**Excerpt**
+===+

Anger – How to Stop it Getting in Your Way

Anger is part of being human and it has a very good reason for being there. When it’s managed well, anger can work hard for you. Let it own you though, and there’ll often be bucketloads of trouble. Here’s what you need to know to make it work for you.

The Take-Aways

  • Anger is a really important emotion. It has a really good reason for being there, but it can make us do stupid things that land us in bucket loads of trouble or that break relationships.
  • We don’t want to get rid of anger, but to learn to manage it in ways that are really effective and more likely to get you what you need.
  • Anger has a few good reasons for being there.
  • The first is to let you now that there is something in the way of something really important to you.
  • The second is to energise us and activate us to get our needs met, or to get is in our way, out of our way.
  • The third reason anger shows up is to stop more difficult and more intense emotions from finding their way to the surface. Anger is the only emotion that doesn’t exist on its own. There’s always another feeling driving anger. It might be jealousy, disappointment, fear, disgust, anxiety, sadness – it could be anything. Often, anger is an easier one to feel, or an easier one to deal with than these other feelings.

+===+

**Given data**
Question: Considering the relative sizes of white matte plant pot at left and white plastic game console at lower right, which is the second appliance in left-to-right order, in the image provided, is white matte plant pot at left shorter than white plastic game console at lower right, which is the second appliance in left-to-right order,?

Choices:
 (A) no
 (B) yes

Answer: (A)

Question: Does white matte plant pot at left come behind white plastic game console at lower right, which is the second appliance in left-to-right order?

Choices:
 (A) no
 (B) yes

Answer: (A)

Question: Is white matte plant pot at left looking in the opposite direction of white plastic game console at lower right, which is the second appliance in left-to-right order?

+===+

**To do**
a – Name every feeling that the piece on anger lists as one that might be driving anger.
b – Reproduce the stretch of the anger piece from "Anger – How" through "reasons for being there.".
c – Pick up the text on managing anger after its final sentence and keep writing.

**Task-by-task results**
a – jealousy, disappointment, fear, disgust, anxiety, sadness

b –
Anger – How to Stop it Getting in Your Way

Anger is part of being human and it has a very good reason for being there. When it’s managed well, anger can work hard for you. Let it own you though, and there’ll often be bucketloads of trouble. Here’s what you need to know to make it work for you.

The Take-Aways

  • Anger is a really important emotion. It has a really good reason for being there, but it can make us do stupid things that land us in bucket loads of trouble or that break relationships.
  • We don’t want to get rid of anger, but to learn to manage it in ways that are really effective and more likely to get you what you need.
  • Anger has a few good reasons for being there.

c –
  • It’s been suggested that when you’re angry, lose 30% of your intelligence. Anger is driven by the part of the brain that is responsible for instinctive, impulsive behaviour. During anger, the body is surged with a neurochenical fuel to get you energised and activated and able to physically respond to whatever is in your way. Here’s the problem. When those neurochemicals are surging through you, they it actually send the thinking part of your brain offline. This is an instinctive response designed to make sure we get ourselves safe before we think too hard and too long about how to respond to a situation. This is a fine piece of design if there’s actually a threat that we need to fight or flee, but often the reason we’re angry is because we’ve been let down, or because an important need has been thwarted.
  • During high emotion, especially anger, you need your smarts. Breathing is a powerful way to bring the thinking brain back online. Breathing neutralises the neurochemical surge that has sent the thinking part of your brain offline.
  • Breathe in for 3, hold for 1, out for three. Do this a few times. The sooner you can do this before you feel your anger rising, the more effective it will be in helping you feel calm again.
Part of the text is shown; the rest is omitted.